Verilen metin:
_ _ _ _

Türkiye’deki odun üretiminde ilk iki sırayı tomruk ve lif yonga odunu kalemleri olduğuna değinilen Türkiye Ormancılar Derneği’nin açıklamasında, şu bilgilere yer verildi: “Bu iki kalemde 2020 yılı itibariyle 18.895.675 metreküp üretim yapılmış ve bu üretimler toplam odun üretimi içinde yüzde 76,3 yer kaplamıştır. Yani Türkiye’deki odun üretiminin 3/4’ü tomruk ve lif yonga odunu üretimidir. Bu yüzden bu iki ürünü işleyen orman endüstri sektörlerindeki kapasite artışının yakından takip edilmesi gerekmektedir. Çünkü bu sektörlere hammadde sağlamak için Türkiye’deki orman ekosistemlerine ciddi zarar verilmektedir.”

'Ormancılık mesleği açısından tam bir hayal kırıklığı'

Milli Parklar Kanunu’nun 14. Maddesinin, “tabii ve ekolojik denge ve tabii ekosistem değerinin bozulamayacağı, tabii dengeyi bozacak her türlü orman ürünleri üretimi, avlanma ve otlatmanın yapılamayacağı” hükmünü içerdiğine değinilen açıklamada, “Türkiye’deki pek çok korunan alanın, eski orman amenajman planlarında muhafaza altına alınmış alanlardan seçilip ilan edildiği unutulmamalıdır. Bu anlamda şimdi yapılmak istenen uygulamalar ormancılık mesleği açısından da tam bir hayal kırıklığıdır. Bazı milli parklar için orman amenajman (diğer deyişle kesim) planları yapılmış olsa da odun üretimi çalışmalarına şu ana kadar başlanıp başlanmadığı henüz bilinmemektedir. Çoğu milli parkın henüz kar altında bulunduğu ve iklim şartları nedeniyle çalışılamaz durumda olduğu açıktır. Fakat milli parklarda bu şekilde odun üretimine kesinlikle başlanmamalıdır. Çünkü Türkiye, bitki çeşitliliği açısından dünyanın önde gelen ülkelerinden biridir. Bu zenginliğin yoğunlaştığı alanlardan bazıları milli park olarak ilan edilmiş ve korumaya alınmıştır. Flora zenginliğinin sürekliliğinin sağlanması, in-situ (sılada) korunması, yaşadığı ekosistemlerin dayanıklı kalması açısından mili parklar son derece önemlidir. Çünkü üretim, kesim, aralama ışıklandırma gibi bakım çalışmalarının olmadığı, açıklıkları ve orman dokusuyla birlikte doğal yapının korunduğu milli parklar ülkemizin flora ve fauna zenginliğinin önemli sığınak alanlarıdır. Bu nedenle korunan alanların odun üretimi veya benzer ormancılık çalışmalarından neden uzak tutulması gerektiğini kısaca açıklamak yararlı olacaktır” denildi.

_ _ _ _

Aşağıdaki ifadeler metinle örtüşüyor mu? Her birine evet ya da hayır diye karşılık verin ve kararı belirleyen sözleri metinden olduğu gibi alıntılayın.
1. 2020 itibarıyla tomruk ve lif yonga odunu, toplam odun üretiminin yüzde 76,3'ünü oluşturmuştur.
2. Milli parklarda odun üretimine başlandığı kesin olarak bilinmektedir.
3. Türkiye, bitki çeşitliliğinde dünyanın önde gelen ülkeleri arasındadır.
Sonraki satırlar metinle ilgisi olmayan ayrı bir malzemedir.

_ _ _ _

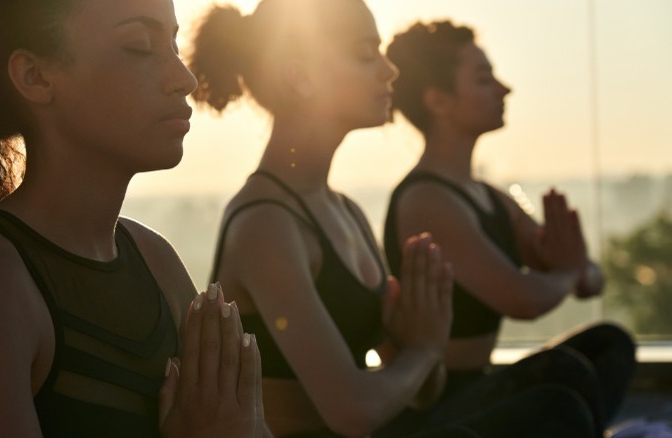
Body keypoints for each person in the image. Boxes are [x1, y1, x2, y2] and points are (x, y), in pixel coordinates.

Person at [190, 2, 597, 437]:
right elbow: (353, 412)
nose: (389, 72)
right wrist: (421, 351)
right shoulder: (266, 225)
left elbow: (421, 392)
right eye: (366, 54)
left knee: (578, 373)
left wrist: (416, 342)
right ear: (299, 76)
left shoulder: (345, 211)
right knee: (557, 409)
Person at [0, 0, 267, 436]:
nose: (183, 78)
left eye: (173, 43)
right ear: (35, 76)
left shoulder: (156, 260)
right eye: (140, 46)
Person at [383, 20, 636, 435]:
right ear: (438, 101)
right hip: (432, 406)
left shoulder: (489, 196)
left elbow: (589, 278)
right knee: (561, 382)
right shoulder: (427, 201)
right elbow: (523, 298)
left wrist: (572, 268)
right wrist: (570, 272)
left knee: (611, 343)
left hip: (479, 386)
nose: (504, 90)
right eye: (484, 80)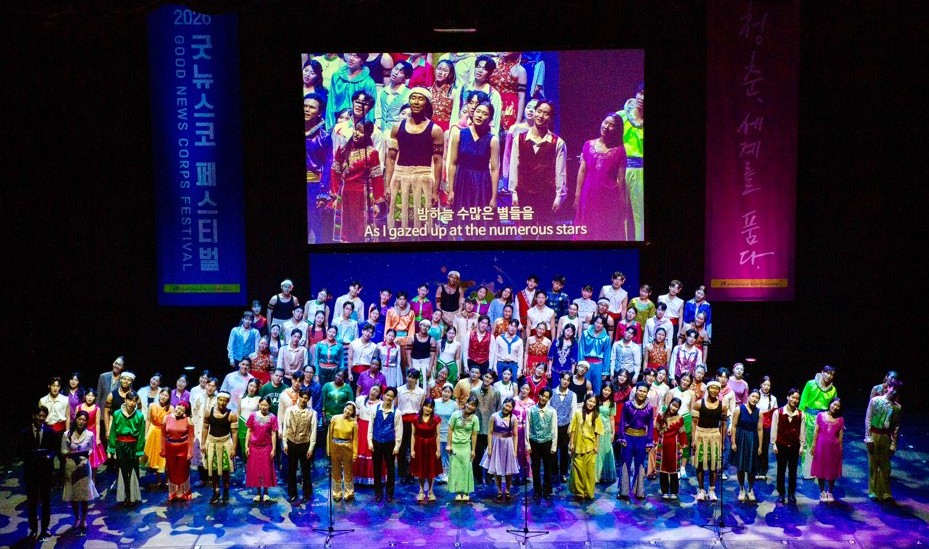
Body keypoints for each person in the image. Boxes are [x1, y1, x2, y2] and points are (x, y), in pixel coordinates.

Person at [385, 87, 444, 232]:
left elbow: (438, 162)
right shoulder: (397, 127)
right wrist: (387, 186)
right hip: (400, 180)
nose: (416, 102)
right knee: (398, 225)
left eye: (420, 99)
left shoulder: (435, 130)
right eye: (413, 98)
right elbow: (390, 160)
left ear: (427, 103)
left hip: (423, 181)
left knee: (423, 226)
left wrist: (435, 191)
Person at [507, 99, 566, 227]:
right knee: (527, 233)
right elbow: (514, 167)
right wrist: (514, 193)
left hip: (547, 196)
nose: (541, 116)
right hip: (524, 194)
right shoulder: (519, 139)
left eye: (546, 113)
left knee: (546, 232)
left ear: (551, 118)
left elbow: (560, 172)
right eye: (539, 111)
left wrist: (559, 197)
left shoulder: (558, 142)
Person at [573, 112, 630, 240]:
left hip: (609, 199)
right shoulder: (588, 145)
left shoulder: (620, 150)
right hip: (588, 196)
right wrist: (577, 193)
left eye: (611, 125)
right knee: (586, 231)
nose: (606, 126)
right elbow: (582, 171)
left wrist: (622, 203)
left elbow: (621, 180)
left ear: (617, 129)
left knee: (604, 232)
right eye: (605, 122)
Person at [330, 118, 385, 243]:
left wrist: (376, 202)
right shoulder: (342, 149)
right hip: (344, 194)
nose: (356, 133)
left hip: (363, 196)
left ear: (368, 135)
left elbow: (376, 177)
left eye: (361, 131)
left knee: (362, 231)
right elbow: (335, 172)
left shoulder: (372, 153)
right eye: (356, 129)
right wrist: (334, 196)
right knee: (345, 230)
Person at [447, 100, 499, 214]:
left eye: (485, 114)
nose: (480, 115)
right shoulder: (459, 134)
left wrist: (494, 197)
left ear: (490, 119)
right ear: (473, 113)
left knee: (479, 218)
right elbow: (452, 163)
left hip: (482, 184)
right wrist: (450, 190)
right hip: (462, 182)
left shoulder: (492, 140)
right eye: (478, 111)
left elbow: (495, 170)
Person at [61, 410, 98, 535]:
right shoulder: (67, 434)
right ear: (76, 419)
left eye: (84, 420)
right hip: (71, 466)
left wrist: (87, 454)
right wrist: (71, 453)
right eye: (79, 419)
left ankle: (83, 519)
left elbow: (91, 449)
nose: (81, 422)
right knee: (73, 495)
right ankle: (76, 517)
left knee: (84, 495)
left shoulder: (90, 434)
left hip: (83, 466)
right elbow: (63, 450)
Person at [865, 379, 902, 501]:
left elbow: (896, 427)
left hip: (886, 436)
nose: (894, 391)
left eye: (897, 390)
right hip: (874, 434)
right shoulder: (875, 401)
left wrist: (893, 443)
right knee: (873, 464)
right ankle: (873, 491)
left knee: (885, 465)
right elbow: (868, 419)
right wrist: (868, 437)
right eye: (893, 388)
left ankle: (885, 492)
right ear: (888, 388)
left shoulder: (897, 408)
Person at [22, 406, 56, 541]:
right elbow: (20, 451)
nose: (41, 418)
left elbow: (54, 449)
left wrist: (48, 456)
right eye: (39, 415)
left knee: (46, 501)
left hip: (45, 472)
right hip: (31, 472)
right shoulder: (25, 433)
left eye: (43, 416)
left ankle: (45, 528)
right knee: (32, 502)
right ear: (34, 416)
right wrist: (31, 457)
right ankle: (33, 529)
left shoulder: (50, 432)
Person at [107, 391, 146, 507]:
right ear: (125, 400)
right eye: (129, 400)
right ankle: (125, 496)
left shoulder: (139, 416)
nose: (131, 403)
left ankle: (133, 496)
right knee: (122, 470)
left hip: (133, 445)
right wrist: (111, 448)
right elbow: (113, 432)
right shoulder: (117, 414)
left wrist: (139, 450)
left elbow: (141, 435)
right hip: (120, 444)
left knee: (133, 470)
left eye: (134, 401)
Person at [616, 82, 644, 239]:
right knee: (621, 212)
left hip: (641, 171)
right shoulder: (620, 117)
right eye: (641, 93)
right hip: (620, 169)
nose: (642, 98)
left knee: (641, 215)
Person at [691, 381, 728, 502]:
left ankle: (711, 489)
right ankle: (701, 490)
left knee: (714, 464)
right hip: (700, 435)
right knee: (700, 463)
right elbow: (694, 423)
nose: (714, 390)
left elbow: (723, 425)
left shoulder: (723, 406)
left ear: (719, 390)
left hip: (714, 436)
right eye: (712, 388)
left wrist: (722, 441)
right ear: (707, 389)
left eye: (716, 388)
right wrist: (693, 439)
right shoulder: (698, 404)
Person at [799, 365, 838, 479]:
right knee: (808, 444)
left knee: (823, 444)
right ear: (822, 372)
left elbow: (834, 406)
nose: (829, 376)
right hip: (810, 417)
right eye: (827, 373)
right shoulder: (810, 384)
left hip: (824, 419)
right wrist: (801, 416)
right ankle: (807, 471)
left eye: (832, 374)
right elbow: (803, 401)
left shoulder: (833, 389)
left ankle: (820, 470)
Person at [617, 383, 653, 500]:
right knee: (625, 463)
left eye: (644, 391)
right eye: (640, 391)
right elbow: (622, 421)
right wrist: (622, 437)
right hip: (628, 438)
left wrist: (649, 441)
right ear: (636, 391)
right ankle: (624, 492)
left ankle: (639, 491)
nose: (642, 393)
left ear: (647, 393)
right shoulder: (627, 405)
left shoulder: (649, 408)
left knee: (640, 464)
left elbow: (650, 425)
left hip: (641, 439)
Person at [480, 396, 520, 502]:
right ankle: (499, 490)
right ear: (503, 404)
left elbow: (515, 434)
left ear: (512, 408)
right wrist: (489, 447)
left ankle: (507, 490)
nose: (507, 408)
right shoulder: (494, 416)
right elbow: (490, 432)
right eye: (506, 405)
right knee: (496, 467)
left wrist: (515, 450)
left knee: (509, 469)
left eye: (509, 406)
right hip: (496, 443)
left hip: (508, 443)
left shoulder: (513, 418)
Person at [202, 391, 238, 504]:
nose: (222, 402)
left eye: (225, 400)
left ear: (228, 402)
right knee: (213, 469)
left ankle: (226, 490)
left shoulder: (232, 415)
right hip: (212, 443)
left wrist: (234, 449)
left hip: (225, 443)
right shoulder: (209, 412)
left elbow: (234, 433)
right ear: (217, 399)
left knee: (226, 470)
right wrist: (203, 443)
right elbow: (205, 428)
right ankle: (216, 491)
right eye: (220, 399)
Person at [771, 387, 805, 504]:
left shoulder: (801, 414)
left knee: (793, 470)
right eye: (793, 397)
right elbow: (774, 429)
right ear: (788, 397)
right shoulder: (778, 412)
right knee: (781, 470)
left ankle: (791, 493)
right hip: (781, 445)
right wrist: (773, 444)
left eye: (797, 398)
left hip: (794, 446)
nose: (795, 400)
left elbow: (802, 431)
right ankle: (781, 493)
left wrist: (802, 445)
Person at [283, 389, 317, 504]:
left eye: (306, 398)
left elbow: (313, 431)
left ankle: (307, 494)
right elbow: (286, 426)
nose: (304, 400)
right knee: (291, 470)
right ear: (298, 396)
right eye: (302, 397)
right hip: (291, 442)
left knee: (306, 470)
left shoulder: (312, 413)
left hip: (305, 444)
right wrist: (285, 442)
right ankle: (292, 493)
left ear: (308, 399)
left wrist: (311, 447)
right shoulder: (290, 410)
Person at [729, 388, 763, 503]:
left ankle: (750, 489)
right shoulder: (739, 409)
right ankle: (742, 488)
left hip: (752, 439)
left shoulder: (759, 412)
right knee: (741, 466)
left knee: (751, 467)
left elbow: (760, 429)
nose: (754, 399)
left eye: (757, 397)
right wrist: (733, 442)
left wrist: (760, 446)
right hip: (741, 438)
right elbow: (734, 426)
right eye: (753, 396)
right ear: (748, 396)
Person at [369, 386, 402, 503]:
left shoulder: (397, 412)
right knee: (377, 469)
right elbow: (370, 426)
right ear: (383, 395)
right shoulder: (375, 408)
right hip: (376, 442)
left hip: (390, 443)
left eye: (392, 396)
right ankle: (378, 493)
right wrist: (370, 442)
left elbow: (399, 430)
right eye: (387, 395)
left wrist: (397, 446)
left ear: (394, 398)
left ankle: (389, 494)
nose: (389, 398)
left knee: (390, 469)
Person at [327, 53, 377, 130]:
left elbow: (370, 110)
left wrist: (365, 129)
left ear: (362, 60)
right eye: (349, 54)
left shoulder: (368, 82)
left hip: (358, 126)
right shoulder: (336, 76)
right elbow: (331, 103)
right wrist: (330, 127)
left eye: (356, 56)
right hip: (338, 121)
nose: (351, 59)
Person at [568, 392, 604, 500]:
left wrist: (596, 446)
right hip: (578, 445)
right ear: (585, 401)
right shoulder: (578, 413)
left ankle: (589, 493)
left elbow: (597, 432)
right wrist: (571, 443)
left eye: (594, 402)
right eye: (589, 401)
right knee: (578, 470)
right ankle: (579, 493)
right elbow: (573, 429)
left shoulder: (596, 415)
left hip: (590, 446)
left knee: (589, 471)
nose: (591, 403)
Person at [810, 397, 844, 502]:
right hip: (821, 446)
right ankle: (822, 492)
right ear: (830, 404)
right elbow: (816, 431)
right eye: (834, 404)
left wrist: (840, 449)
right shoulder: (820, 415)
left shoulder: (840, 419)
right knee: (821, 468)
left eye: (838, 406)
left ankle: (830, 491)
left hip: (834, 448)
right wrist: (813, 445)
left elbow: (840, 436)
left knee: (832, 470)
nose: (835, 407)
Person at [447, 395, 481, 502]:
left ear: (475, 408)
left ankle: (466, 492)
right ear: (466, 403)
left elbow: (474, 435)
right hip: (455, 446)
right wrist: (449, 445)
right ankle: (458, 492)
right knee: (456, 469)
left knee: (466, 468)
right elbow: (450, 430)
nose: (470, 407)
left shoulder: (475, 419)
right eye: (469, 404)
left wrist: (473, 450)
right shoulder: (455, 414)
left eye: (473, 405)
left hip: (466, 446)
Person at [471, 371, 501, 486]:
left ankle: (489, 477)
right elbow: (471, 407)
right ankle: (477, 478)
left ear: (492, 380)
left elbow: (498, 409)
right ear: (483, 376)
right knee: (477, 454)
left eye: (490, 378)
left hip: (491, 428)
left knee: (490, 454)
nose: (487, 379)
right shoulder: (474, 391)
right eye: (486, 376)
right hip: (478, 427)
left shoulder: (496, 392)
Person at [397, 369, 427, 483]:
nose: (410, 379)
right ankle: (402, 473)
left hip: (415, 422)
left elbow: (422, 408)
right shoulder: (399, 390)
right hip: (402, 421)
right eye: (409, 376)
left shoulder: (421, 392)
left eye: (413, 377)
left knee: (414, 448)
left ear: (416, 380)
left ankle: (413, 472)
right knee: (402, 448)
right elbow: (396, 406)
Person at [410, 398, 443, 502]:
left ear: (433, 408)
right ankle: (421, 491)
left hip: (431, 446)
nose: (428, 409)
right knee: (420, 469)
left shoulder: (436, 419)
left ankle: (431, 491)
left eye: (430, 407)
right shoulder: (415, 419)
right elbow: (413, 435)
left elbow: (438, 435)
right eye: (426, 406)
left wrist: (438, 450)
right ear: (423, 406)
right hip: (419, 445)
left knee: (431, 469)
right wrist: (412, 450)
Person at [161, 401, 195, 502]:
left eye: (182, 410)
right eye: (178, 408)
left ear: (185, 412)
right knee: (171, 471)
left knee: (182, 471)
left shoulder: (188, 420)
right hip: (170, 448)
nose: (179, 411)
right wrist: (163, 449)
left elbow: (191, 438)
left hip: (183, 448)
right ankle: (173, 493)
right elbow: (162, 435)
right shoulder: (166, 418)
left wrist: (190, 452)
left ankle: (184, 493)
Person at [655, 397, 687, 500]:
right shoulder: (661, 416)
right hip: (662, 446)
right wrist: (655, 443)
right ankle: (664, 491)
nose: (673, 408)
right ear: (669, 404)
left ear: (679, 408)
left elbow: (682, 433)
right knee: (663, 470)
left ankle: (674, 492)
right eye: (673, 405)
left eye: (676, 407)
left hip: (674, 446)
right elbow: (656, 429)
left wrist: (682, 446)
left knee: (674, 471)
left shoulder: (680, 418)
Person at [327, 401, 359, 502]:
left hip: (347, 448)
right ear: (344, 408)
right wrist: (328, 448)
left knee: (348, 471)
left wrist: (355, 453)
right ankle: (336, 493)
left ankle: (349, 493)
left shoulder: (354, 423)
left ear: (353, 412)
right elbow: (329, 434)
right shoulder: (335, 418)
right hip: (335, 446)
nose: (348, 411)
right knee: (336, 471)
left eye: (351, 410)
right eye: (347, 408)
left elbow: (355, 439)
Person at [551, 372, 578, 483]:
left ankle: (563, 473)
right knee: (553, 450)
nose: (565, 381)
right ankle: (554, 473)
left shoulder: (572, 395)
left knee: (564, 451)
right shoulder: (552, 392)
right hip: (553, 426)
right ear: (560, 379)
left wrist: (571, 428)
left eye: (568, 380)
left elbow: (573, 412)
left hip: (566, 425)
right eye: (564, 379)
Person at [143, 387, 172, 490]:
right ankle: (159, 481)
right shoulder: (152, 405)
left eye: (166, 395)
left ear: (169, 397)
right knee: (155, 457)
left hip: (164, 434)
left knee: (165, 458)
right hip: (153, 432)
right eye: (162, 394)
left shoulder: (171, 408)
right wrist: (146, 434)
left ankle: (167, 481)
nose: (163, 397)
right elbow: (148, 420)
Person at [755, 376, 778, 480]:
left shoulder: (773, 399)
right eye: (764, 384)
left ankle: (763, 471)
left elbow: (775, 415)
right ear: (761, 384)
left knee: (764, 449)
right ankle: (754, 470)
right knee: (755, 448)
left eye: (768, 385)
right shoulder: (755, 395)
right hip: (755, 425)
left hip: (767, 427)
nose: (766, 387)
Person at [596, 385, 617, 485]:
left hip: (606, 430)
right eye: (605, 389)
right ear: (602, 389)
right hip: (597, 430)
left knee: (606, 452)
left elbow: (611, 419)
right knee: (597, 452)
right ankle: (596, 475)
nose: (606, 392)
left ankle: (604, 475)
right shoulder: (597, 399)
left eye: (609, 390)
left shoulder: (612, 403)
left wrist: (613, 432)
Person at [238, 379, 262, 462]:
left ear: (257, 388)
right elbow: (238, 413)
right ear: (247, 385)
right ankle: (245, 465)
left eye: (254, 387)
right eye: (250, 385)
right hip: (242, 424)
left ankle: (253, 466)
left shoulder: (259, 399)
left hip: (253, 426)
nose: (252, 388)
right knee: (243, 448)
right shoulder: (241, 397)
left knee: (252, 448)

_ _ _ _

Alıştırma yanıtı:
1. Evet: "bu üretimler toplam odun üretimi içinde yüzde 76,3 yer kaplamıştır"
2. Hayır: "odun üretimi çalışmalarına şu ana kadar başlanıp başlanmadığı henüz bilinmemektedir"
3. Evet: "Türkiye, bitki çeşitliliği açısından dünyanın önde gelen ülkelerinden biridir"